**Task statement**
Retype the data below, every word of it, exactly.

**Source material**
================

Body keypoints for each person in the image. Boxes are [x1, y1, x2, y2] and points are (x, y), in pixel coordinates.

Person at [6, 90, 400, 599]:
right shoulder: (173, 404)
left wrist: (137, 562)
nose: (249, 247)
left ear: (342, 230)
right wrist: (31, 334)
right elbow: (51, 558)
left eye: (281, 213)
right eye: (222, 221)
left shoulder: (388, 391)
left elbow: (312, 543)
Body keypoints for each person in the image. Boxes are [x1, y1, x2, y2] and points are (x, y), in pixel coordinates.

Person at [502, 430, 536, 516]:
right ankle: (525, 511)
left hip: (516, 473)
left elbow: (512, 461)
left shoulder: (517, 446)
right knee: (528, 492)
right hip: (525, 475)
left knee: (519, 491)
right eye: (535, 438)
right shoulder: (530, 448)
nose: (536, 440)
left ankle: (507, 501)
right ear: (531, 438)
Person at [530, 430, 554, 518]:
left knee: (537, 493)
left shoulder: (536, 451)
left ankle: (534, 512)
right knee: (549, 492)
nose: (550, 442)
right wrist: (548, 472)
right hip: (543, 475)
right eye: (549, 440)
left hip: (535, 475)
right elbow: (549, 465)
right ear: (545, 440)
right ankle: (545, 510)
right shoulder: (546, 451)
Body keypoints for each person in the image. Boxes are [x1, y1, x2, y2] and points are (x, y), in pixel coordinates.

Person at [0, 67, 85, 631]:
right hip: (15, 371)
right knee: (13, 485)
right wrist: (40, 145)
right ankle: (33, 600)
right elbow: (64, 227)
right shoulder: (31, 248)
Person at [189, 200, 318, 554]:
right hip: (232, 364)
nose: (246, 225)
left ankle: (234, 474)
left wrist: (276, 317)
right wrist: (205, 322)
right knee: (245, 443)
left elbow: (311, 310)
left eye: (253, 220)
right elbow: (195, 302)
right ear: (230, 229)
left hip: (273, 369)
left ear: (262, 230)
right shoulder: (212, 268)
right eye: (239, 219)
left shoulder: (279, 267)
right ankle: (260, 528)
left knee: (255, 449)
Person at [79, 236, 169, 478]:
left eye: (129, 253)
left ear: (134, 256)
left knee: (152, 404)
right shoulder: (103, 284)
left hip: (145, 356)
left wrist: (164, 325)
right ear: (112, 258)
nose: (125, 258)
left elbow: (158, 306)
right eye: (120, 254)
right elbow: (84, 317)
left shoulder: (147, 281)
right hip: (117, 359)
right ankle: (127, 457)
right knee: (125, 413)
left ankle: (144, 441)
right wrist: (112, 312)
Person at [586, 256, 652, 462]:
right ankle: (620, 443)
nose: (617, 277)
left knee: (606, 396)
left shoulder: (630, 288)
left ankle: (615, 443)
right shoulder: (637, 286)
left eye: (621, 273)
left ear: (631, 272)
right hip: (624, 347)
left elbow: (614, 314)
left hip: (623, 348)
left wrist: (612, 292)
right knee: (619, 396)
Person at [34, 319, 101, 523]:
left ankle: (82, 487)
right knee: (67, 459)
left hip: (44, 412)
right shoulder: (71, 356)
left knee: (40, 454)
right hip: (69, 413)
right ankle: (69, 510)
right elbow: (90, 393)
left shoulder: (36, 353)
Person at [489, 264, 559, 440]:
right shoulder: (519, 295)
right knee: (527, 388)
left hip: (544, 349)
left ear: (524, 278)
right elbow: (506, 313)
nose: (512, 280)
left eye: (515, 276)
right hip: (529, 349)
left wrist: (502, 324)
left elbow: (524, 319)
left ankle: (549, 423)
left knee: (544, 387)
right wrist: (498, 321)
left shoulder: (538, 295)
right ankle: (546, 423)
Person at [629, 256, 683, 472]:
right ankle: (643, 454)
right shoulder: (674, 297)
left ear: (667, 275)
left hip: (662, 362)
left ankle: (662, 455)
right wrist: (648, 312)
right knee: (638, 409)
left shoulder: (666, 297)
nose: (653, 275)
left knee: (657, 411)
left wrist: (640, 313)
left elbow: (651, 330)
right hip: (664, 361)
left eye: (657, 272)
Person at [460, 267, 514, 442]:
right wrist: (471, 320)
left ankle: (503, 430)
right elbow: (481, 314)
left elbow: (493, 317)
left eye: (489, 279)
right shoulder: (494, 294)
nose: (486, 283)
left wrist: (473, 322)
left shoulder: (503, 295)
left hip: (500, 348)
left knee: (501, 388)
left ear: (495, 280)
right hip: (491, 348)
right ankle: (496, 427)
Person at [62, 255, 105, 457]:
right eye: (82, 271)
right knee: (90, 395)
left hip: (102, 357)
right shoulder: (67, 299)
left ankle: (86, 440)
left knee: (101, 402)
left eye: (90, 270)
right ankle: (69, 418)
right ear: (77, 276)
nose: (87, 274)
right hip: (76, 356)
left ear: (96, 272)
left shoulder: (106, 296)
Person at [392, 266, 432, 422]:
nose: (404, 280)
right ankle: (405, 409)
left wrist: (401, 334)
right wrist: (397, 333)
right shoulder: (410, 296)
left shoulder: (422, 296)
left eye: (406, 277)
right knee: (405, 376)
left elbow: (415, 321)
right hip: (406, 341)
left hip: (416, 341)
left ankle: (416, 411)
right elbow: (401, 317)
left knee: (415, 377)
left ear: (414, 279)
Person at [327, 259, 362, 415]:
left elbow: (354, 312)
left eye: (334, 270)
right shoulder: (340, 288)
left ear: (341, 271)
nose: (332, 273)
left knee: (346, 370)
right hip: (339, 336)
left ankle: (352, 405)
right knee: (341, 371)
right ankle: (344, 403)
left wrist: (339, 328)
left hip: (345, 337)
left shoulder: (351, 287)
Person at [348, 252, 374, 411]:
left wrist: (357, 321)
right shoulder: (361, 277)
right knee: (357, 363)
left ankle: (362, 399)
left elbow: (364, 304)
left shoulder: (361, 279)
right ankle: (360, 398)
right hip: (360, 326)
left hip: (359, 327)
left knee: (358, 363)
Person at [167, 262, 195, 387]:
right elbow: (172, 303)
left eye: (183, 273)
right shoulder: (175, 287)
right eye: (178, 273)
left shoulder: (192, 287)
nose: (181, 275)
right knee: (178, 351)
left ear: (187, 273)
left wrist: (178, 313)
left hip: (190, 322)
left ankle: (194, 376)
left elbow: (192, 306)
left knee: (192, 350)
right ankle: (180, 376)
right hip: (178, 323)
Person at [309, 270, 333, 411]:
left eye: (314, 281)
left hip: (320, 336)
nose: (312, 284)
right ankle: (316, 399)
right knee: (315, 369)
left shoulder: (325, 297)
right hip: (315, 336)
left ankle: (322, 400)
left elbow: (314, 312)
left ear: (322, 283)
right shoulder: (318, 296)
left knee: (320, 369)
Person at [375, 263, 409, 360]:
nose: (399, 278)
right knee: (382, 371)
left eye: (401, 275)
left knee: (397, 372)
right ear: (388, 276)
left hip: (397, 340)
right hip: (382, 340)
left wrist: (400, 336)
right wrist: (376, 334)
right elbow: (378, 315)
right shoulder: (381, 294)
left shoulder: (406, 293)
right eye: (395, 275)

================

**Exercise solution**
Body keypoints for each person in the image. Boxes are [x1, y1, x2, y2] and points are (x, y), in pixel coordinates.

Person at [6, 90, 400, 599]:
right shoulder: (173, 404)
left wrist: (137, 562)
nose: (249, 247)
left ear: (342, 230)
right wrist: (31, 334)
right elbow: (51, 558)
left eye: (281, 213)
right eye: (222, 221)
left shoulder: (388, 391)
left elbow: (312, 543)
Body keypoints for each person in the image. Boxes are [x1, y1, x2, y2] and points are (x, y), in pixel coordinates.

Person at [502, 430, 536, 516]:
right ankle: (525, 511)
left hip: (516, 473)
left elbow: (512, 461)
left shoulder: (517, 446)
right knee: (528, 492)
right hip: (525, 475)
left knee: (519, 491)
right eye: (535, 438)
right shoulder: (530, 448)
nose: (536, 440)
left ankle: (507, 501)
right ear: (531, 438)
Person at [530, 430, 554, 518]:
left knee: (537, 493)
left shoulder: (536, 451)
left ankle: (534, 512)
right knee: (549, 492)
nose: (550, 442)
right wrist: (548, 472)
right hip: (543, 475)
right eye: (549, 440)
left hip: (535, 475)
right elbow: (549, 465)
right ear: (545, 440)
right ankle: (545, 510)
right shoulder: (546, 451)
Body keypoints for each person in the image. Boxes are [x1, y1, x2, y2] and points are (x, y), in pixel coordinates.

Person at [0, 67, 85, 631]:
right hip: (15, 371)
right knee: (13, 485)
right wrist: (40, 145)
right ankle: (33, 600)
right elbow: (64, 227)
right shoulder: (31, 248)
Person at [189, 200, 318, 554]:
right hip: (232, 364)
nose: (246, 225)
left ankle: (234, 474)
left wrist: (276, 317)
right wrist: (205, 322)
right knee: (245, 443)
left elbow: (311, 310)
left eye: (253, 220)
right elbow: (195, 302)
right ear: (230, 229)
left hip: (273, 369)
left ear: (262, 230)
right shoulder: (212, 268)
right eye: (239, 219)
left shoulder: (279, 267)
right ankle: (260, 528)
left knee: (255, 449)
Person at [79, 236, 169, 478]:
left eye: (129, 253)
left ear: (134, 256)
left knee: (152, 404)
right shoulder: (103, 284)
left hip: (145, 356)
left wrist: (164, 325)
right ear: (112, 258)
nose: (125, 258)
left elbow: (158, 306)
right eye: (120, 254)
right elbow: (84, 317)
left shoulder: (147, 281)
right hip: (117, 359)
right ankle: (127, 457)
right knee: (125, 413)
left ankle: (144, 441)
right wrist: (112, 312)
Person at [586, 256, 652, 462]:
right ankle: (620, 443)
nose: (617, 277)
left knee: (606, 396)
left shoulder: (630, 288)
left ankle: (615, 443)
right shoulder: (637, 286)
left eye: (621, 273)
left ear: (631, 272)
right hip: (624, 347)
left elbow: (614, 314)
left hip: (623, 348)
left wrist: (612, 292)
right knee: (619, 396)
Person at [34, 319, 101, 523]:
left ankle: (82, 487)
right knee: (67, 459)
left hip: (44, 412)
right shoulder: (71, 356)
left knee: (40, 454)
right hip: (69, 413)
right ankle: (69, 510)
right elbow: (90, 393)
left shoulder: (36, 353)
Person at [489, 264, 559, 440]:
right shoulder: (519, 295)
right knee: (527, 388)
left hip: (544, 349)
left ear: (524, 278)
right elbow: (506, 313)
nose: (512, 280)
left eye: (515, 276)
right hip: (529, 349)
left wrist: (502, 324)
left elbow: (524, 319)
left ankle: (549, 423)
left knee: (544, 387)
right wrist: (498, 321)
left shoulder: (538, 295)
right ankle: (546, 423)
Person at [629, 256, 683, 472]:
right ankle: (643, 454)
right shoulder: (674, 297)
left ear: (667, 275)
left hip: (662, 362)
left ankle: (662, 455)
right wrist: (648, 312)
right knee: (638, 409)
left shoulder: (666, 297)
nose: (653, 275)
left knee: (657, 411)
left wrist: (640, 313)
left elbow: (651, 330)
right hip: (664, 361)
left eye: (657, 272)
Person at [460, 267, 514, 442]:
right wrist: (471, 320)
left ankle: (503, 430)
right elbow: (481, 314)
left elbow: (493, 317)
left eye: (489, 279)
right shoulder: (494, 294)
nose: (486, 283)
left wrist: (473, 322)
left shoulder: (503, 295)
left hip: (500, 348)
left knee: (501, 388)
left ear: (495, 280)
right hip: (491, 348)
right ankle: (496, 427)
Person at [62, 255, 105, 457]:
right eye: (82, 271)
right knee: (90, 395)
left hip: (102, 357)
right shoulder: (67, 299)
left ankle: (86, 440)
left knee: (101, 402)
left eye: (90, 270)
right ankle: (69, 418)
right ear: (77, 276)
nose: (87, 274)
right hip: (76, 356)
left ear: (96, 272)
left shoulder: (106, 296)
Person at [392, 266, 432, 422]:
nose: (404, 280)
right ankle: (405, 409)
left wrist: (401, 334)
right wrist: (397, 333)
right shoulder: (410, 296)
left shoulder: (422, 296)
left eye: (406, 277)
right knee: (405, 376)
left elbow: (415, 321)
right hip: (406, 341)
left hip: (416, 341)
left ankle: (416, 411)
right elbow: (401, 317)
left knee: (415, 377)
left ear: (414, 279)
Person at [327, 259, 362, 415]:
left elbow: (354, 312)
left eye: (334, 270)
right shoulder: (340, 288)
left ear: (341, 271)
nose: (332, 273)
left knee: (346, 370)
right hip: (339, 336)
left ankle: (352, 405)
right knee: (341, 371)
right ankle: (344, 403)
left wrist: (339, 328)
left hip: (345, 337)
left shoulder: (351, 287)
Person at [348, 252, 374, 411]:
left wrist: (357, 321)
right shoulder: (361, 277)
right knee: (357, 363)
left ankle: (362, 399)
left elbow: (364, 304)
left shoulder: (361, 279)
right ankle: (360, 398)
right hip: (360, 326)
left hip: (359, 327)
left knee: (358, 363)
Person at [167, 262, 195, 387]:
right elbow: (172, 303)
left eye: (183, 273)
right shoulder: (175, 287)
right eye: (178, 273)
left shoulder: (192, 287)
nose: (181, 275)
right knee: (178, 351)
left ear: (187, 273)
left wrist: (178, 313)
left hip: (190, 322)
left ankle: (194, 376)
left elbow: (192, 306)
left knee: (192, 350)
right ankle: (180, 376)
right hip: (178, 323)
Person at [309, 270, 333, 411]:
left eye: (314, 281)
left hip: (320, 336)
nose: (312, 284)
right ankle: (316, 399)
right knee: (315, 369)
left shoulder: (325, 297)
right hip: (315, 336)
left ankle: (322, 400)
left elbow: (314, 312)
left ear: (322, 283)
right shoulder: (318, 296)
left knee: (320, 369)
Person at [375, 263, 409, 360]:
nose: (399, 278)
right knee: (382, 371)
left eye: (401, 275)
left knee: (397, 372)
right ear: (388, 276)
left hip: (397, 340)
right hip: (382, 340)
left wrist: (400, 336)
right wrist: (376, 334)
right elbow: (378, 315)
right shoulder: (381, 294)
left shoulder: (406, 293)
right eye: (395, 275)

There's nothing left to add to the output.